« Aider le blessé et le faible, c'est ce qui différencie l'homme de l'animal. » Hugo Pratt
Ma mission s'avéra plus compliquée qu'à l'écoute de l'énoncé, certains paramètres m'avaient sûrement échappé... Le mouton gris était bien là, il était bien aveugle, mais ne présentait pas vraiment la physionomie de ce que représente réellement un mouton à mes yeux. Celui-ci était ... Énorme ! Il mesurait la taille d'un homme et devait au moins peser le double de son poids. Ce chevreau-là ressemblait plutôt à une vache laineuse. La clairière était un vaste terrain boisé il y a encore quelque temps. Les arbres renversés que j'avais pu observer tout à l'heure avaient dû se trouver sur le chemin de l'énorme monstre qui se fracassait le crâne aux quatre coins de la prairie, l'agrandissant toujours un peu plus. Les troncs jonchant l'herbe verte de la plaine lui servaient alors de garde-manger. Il les rongeait ardemment ne laissant que les racines qui ne lui convenaient guère. Sa cécité était très certainement à l'origine de ce désastre.
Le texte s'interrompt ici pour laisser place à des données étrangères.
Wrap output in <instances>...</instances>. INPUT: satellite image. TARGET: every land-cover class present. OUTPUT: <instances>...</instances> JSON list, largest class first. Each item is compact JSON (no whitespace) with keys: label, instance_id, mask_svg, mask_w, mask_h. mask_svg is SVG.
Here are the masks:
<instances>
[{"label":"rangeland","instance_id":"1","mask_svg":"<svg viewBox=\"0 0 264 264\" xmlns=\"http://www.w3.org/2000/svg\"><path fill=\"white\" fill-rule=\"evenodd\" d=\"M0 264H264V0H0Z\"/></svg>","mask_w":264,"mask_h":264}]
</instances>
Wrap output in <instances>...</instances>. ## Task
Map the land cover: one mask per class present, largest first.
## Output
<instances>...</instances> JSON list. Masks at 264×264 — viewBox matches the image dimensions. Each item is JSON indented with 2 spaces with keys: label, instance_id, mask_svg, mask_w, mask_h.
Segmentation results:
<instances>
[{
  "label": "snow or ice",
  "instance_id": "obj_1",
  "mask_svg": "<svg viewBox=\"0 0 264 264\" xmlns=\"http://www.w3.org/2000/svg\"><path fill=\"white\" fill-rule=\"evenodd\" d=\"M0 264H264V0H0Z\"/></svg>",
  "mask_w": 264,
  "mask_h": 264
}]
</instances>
Je ne pus me résoudre à tenter de le capturer, l'aventure semblait belle, mais bien trop périlleuse pour moi.
Je constatai, au bout du déracinement d'une dizaine d'arbres, que la nature se défendait contre cette furie dévastatrice. Certains arbres se sacrifiaient se laissant tomber sur la bête de plus en plus furieuse. C'était une chaîne sans fin, la bête ne mangeait pas, mais se vengeait de ces attaques kamikazes tandis que la forêt, elle, agressait l'agresseur se vengeant des coups portés, sans le vouloir, par ce dernier. Il était de mon devoir de stopper cette bataille interminable. Je saisis la corde qui était accrochée au cou de l'âne et entrepris de la passer autour du cou du mouton gris.
Lorsqu'il s'immobilisa pour reprendre son souffle, je courus vers lui et brandis mon lasso. Ma discrétion ne fut pas totale, je m'en rendis bien compte en voyant défiler la cime des arbres sous mes yeux, léger comme un fétu de paille et transperçant l'air. Je m'écrasai lourdement à quelques pas de là. Mon crâne et mon dos souffraient, mais pas plus que moi... Une fois remis de mes émotions, je constatai un silence pour le moins étrange tout autour. J'ouvris les yeux et vis le mouton, immobile, face à moi, reniflant l'air à grands coups de narines.
- SnUrf... SNurf... Odeur de chair, présence humaine ! Décline-toi ! »
Un mouton gris aveugle et qui parle, pourquoi pas après tout c'est ça l'aventure.
- Je suis Viajero, je suis là pour te capturer et t'emmener loin d'ici...
On m'a toujours dit d'être poli et la franchise est une de mes grandes qualités, ou un de mes gros défauts si on y regarde à deux fois...
- M'emmener ? Et où ça ? Je n'ai point de berger, prétends-tu le devenir ? - Ma foi, je suis marin et ne sais m'y prendre avec les bêtes, je n'ai qu'un chien qui attend mon retour sur mon navire. Je suis ici pour t'emmener chez un petit scientifique... - Je n'ai pas besoin de science, mais d'yeux pour me permettre d'avancer sans crainte... En quoi peux-tu m'aider ? - Je ne suis pas berger, je te l'ai dit. Mon scientifique non plus hélas, mais il est un grand connaisseur et pourra répondre à tes questions, tu as causé pas mal de tort ici, fais au mieux et je te promets mon aide.
J'appris alors qu'un mouton doué de parole était un mouton doué de raison, beaucoup d'hommes n'ont pas ce privilège. L'âne me guida et je guidai Schaf, il avait un nom en plus, et nous parvînmes à la case de Sabio. Le vieux dormait, je jugeai donc bon de me rendre directement sur mon voilier. Brutus s'accoutuma rapidement à la présence du colosse que j'embarquai et nous traversâmes les mers pour la seconde fois ce jour-là.